• Text to read:
________________________

DeGirum PySDK enables seamless integration of AI models into real-time applications, including live video analysis from RTSP-enabled cameras. This guide walks you through processing and displaying AI inference results dynamically from an RTSP stream using the YOLOv8 object detection model.
Prerequisites
DeGirum PySDK: Installed and configured on your system. See DeGirum/hailo_examples for instructions.
RTSP camera stream: Obtain the RTSP URL of your camera. Replace username, password, ip, and port in the script with your camera’s credentials.
Token: If using cloud inference, ensure you have a valid token. For local inference, leave the token empty.
Script overview
This script:
Loads the YOLOv8 object detection model.
Processes the RTSP video stream to detect objects in real time.
Displays the inference results dynamically in a dedicated window.
Code example
import degirum as dg, degirum_tools
# Choose inference host address
inference_host_address = "@cloud"
# inference_host_address = "@local"
# Choose zoo_url
zoo_url = "degirum/models_hailort"
# zoo_url = "../models"
# Set token
token = degirum_tools.get_token()
# token = '' # Leave empty for local inference
# Specify the AI model and video source
model_name = "yolov8n_relu6_coco--640x640_quant_hailort_hailo8l_1"
video_source = "rtsp://username:password@ip:port/cam/realmonitor?channel=1&subtype=0" # Replace with your camera RTSP URL
# Load the AI model
model = dg.load_model(
model_name=model_name,
inference_host_address=inference_host_address,
zoo_url=zoo_url,
token=token,
)
# Run AI inference on the video stream and display the results
with degirum_tools.Display("AI Camera") as output_display:
for inference_result in degirum_tools.predict_stream(model, video_source):
output_display.show(inference_result)

________________________

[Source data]
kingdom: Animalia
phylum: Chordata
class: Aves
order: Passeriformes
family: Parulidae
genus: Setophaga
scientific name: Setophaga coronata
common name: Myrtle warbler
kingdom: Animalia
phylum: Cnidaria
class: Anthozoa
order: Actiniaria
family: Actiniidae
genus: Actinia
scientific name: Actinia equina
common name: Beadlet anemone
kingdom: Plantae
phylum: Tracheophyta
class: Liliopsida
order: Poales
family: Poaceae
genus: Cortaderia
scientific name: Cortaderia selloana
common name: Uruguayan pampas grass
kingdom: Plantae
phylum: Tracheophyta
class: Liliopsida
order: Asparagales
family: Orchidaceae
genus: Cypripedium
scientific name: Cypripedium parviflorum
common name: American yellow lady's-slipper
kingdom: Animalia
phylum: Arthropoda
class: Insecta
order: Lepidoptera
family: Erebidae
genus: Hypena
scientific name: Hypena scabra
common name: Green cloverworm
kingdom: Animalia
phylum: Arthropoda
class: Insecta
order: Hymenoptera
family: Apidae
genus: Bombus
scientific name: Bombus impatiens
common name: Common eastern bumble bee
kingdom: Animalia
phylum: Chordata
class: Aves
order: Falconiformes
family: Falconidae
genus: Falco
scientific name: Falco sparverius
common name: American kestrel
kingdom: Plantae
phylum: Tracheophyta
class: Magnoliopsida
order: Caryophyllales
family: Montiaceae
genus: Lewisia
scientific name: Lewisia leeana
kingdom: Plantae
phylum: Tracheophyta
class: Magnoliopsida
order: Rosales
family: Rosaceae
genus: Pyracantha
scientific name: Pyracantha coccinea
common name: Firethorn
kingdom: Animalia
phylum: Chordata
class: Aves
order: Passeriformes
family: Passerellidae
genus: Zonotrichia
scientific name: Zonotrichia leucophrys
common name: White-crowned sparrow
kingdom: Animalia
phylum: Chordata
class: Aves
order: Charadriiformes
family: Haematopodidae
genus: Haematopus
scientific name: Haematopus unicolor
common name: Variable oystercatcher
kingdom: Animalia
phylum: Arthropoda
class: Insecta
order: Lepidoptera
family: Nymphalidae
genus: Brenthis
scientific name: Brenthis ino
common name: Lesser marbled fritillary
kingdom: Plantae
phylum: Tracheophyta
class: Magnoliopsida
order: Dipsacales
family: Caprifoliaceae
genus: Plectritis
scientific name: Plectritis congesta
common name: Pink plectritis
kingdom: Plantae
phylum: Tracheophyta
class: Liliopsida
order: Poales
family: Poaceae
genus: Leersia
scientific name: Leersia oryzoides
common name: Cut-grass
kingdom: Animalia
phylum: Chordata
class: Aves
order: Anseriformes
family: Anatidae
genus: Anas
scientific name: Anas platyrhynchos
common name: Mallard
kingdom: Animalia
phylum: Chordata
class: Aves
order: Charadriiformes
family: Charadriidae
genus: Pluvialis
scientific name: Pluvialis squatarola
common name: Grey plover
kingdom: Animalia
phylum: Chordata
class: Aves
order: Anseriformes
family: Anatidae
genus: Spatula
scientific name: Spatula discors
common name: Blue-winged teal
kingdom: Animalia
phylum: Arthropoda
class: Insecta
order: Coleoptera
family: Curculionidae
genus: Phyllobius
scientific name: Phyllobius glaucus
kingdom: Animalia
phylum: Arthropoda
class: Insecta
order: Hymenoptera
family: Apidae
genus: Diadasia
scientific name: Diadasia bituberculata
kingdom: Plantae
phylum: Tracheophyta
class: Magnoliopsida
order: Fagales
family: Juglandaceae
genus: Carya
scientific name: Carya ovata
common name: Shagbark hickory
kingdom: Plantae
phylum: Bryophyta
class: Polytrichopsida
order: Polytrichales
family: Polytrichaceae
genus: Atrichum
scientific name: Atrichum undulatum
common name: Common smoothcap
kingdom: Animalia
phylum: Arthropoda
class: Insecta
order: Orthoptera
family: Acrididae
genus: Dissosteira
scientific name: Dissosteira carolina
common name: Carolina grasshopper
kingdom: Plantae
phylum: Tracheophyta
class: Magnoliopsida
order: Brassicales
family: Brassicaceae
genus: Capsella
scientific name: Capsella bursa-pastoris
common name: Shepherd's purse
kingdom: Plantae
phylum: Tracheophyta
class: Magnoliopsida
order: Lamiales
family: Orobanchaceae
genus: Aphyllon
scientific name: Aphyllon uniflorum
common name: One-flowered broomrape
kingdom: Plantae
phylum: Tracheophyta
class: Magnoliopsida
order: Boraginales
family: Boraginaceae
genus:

________________________

• Directions: Write out the passage of the RTSP streaming guide above between "Prerequisites" and "Loads the YOLOv8 object detection model.", inclusive.

• Response:
Prerequisites
DeGirum PySDK: Installed and configured on your system. See DeGirum/hailo_examples for instructions.
RTSP camera stream: Obtain the RTSP URL of your camera. Replace username, password, ip, and port in the script with your camera’s credentials.
Token: If using cloud inference, ensure you have a valid token. For local inference, leave the token empty.
Script overview
This script:
Loads the YOLOv8 object detection model.